● What is expected
Find the line containing "Δευτέρα - Παρασκευή: 13:00 - 17:00", then output it and every line after it through the end of the listing below, exactly as written.
▼
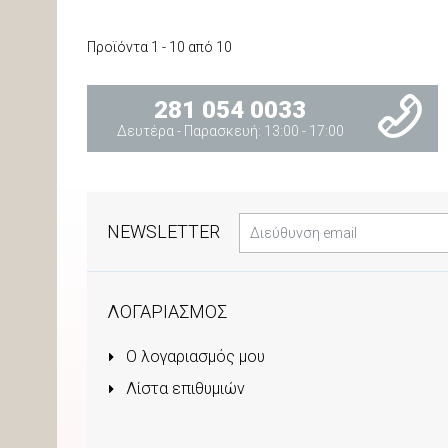
Προϊόντα 1 - 10 από 10
281 054 0033
Δευτέρα - Παρασκευή: 13:00 - 17:00
NEWSLETTER
ΛΟΓΑΡΙΑΣΜΟΣ
Ο λογαριασμός μου
Λίστα επιθυμιών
▲
● Finished task
Δευτέρα - Παρασκευή: 13:00 - 17:00
NEWSLETTER
ΛΟΓΑΡΙΑΣΜΟΣ
Ο λογαριασμός μου
Λίστα επιθυμιών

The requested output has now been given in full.